The government has amended the rules of the Employees’ Provident Funds Scheme to enable over four crore subscribers to pay equated monthly instalments (EMIs) of home loans. They can also make payments towards purchase/construction of houses or purchase of land. This is part of the government’s ‘Housing for All’ agenda.
The Employees’ Provident Fund Organisation (EPFO) is the retirement fund body that manages provident fund savings on behalf of employees. The government also recently announced other measures like Pradhan Mantri Awas Yojana (Urban) for middle-income groups to boost the housing sector.
Here are 10 things to know:
1) EPFO subscribes will be able withdraw up to 90 per cent of their accumulations in their provident fund accounts for purchase/construction of houses or purchase of land.
2) To purchase a house under this new scheme, the subscriber has to be a member of a cooperative society or a society registered for housing purpose and such society should have at least ten members. The subscriber can also purchase the flat/house or land from the government or any agency under housing scheme or any promoter or builder.
3) The retirement fund body will make the payment for purchase of the property to the housing agency – not to the provident fund (PF) subscribers.
Earlier, only those EPFO subscribers who had completed five years of service were allowed to withdraw provident fund savings for purchase of house/flat/construction including land. They were allowed to withdraw only 36 months of their salary (basic salary and dearness allowance) for this purpose.
4) The new rules also provide that that monthly instalments towards home purchase can also be paid from provident fund deposits.
5) The monthly instalments will be directly paid to to the government, housing agency, primary lending agency or the bank concerned.

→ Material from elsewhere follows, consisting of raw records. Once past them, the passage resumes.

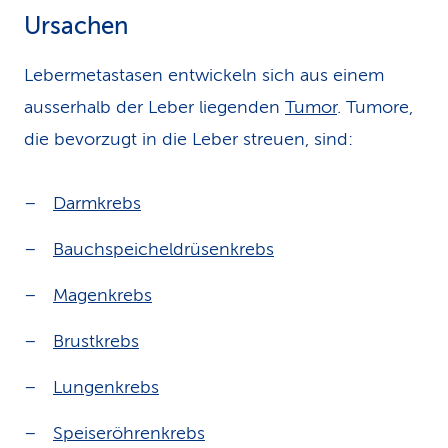
Ursachen
Lebermetastasen entwickeln sich aus einem
ausserhalb der Leber liegenden
Tumor
. Tumore,
die bevorzugt in die Leber streuen, sind:
Darmkrebs
Bauchspeicheldrüsenkrebs
Magenkrebs
Brustkrebs
Lungenkrebs
Speiseröhrenkrebs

6) The subscriber has to apply to the EPFO for availing the new scheme.
7) The withdrawal facility from the provident fund account will be available to only those members who fulfil certain conditions
8) The member should have contributed to the fund for at least three years.
9) The facility will be available only once to every member during his or her lifetime. The rule applies to all those who together with their subscriber spouse have at least Rs. 20,000 in their accounts.
10) If the member fails to get allotted a flat or in the event of the cancellation of an allotment, the amount so withdrawn has to be refunded in one lump sum within a period not exceeding fifteen days from the date of such cancellation or non-allotment.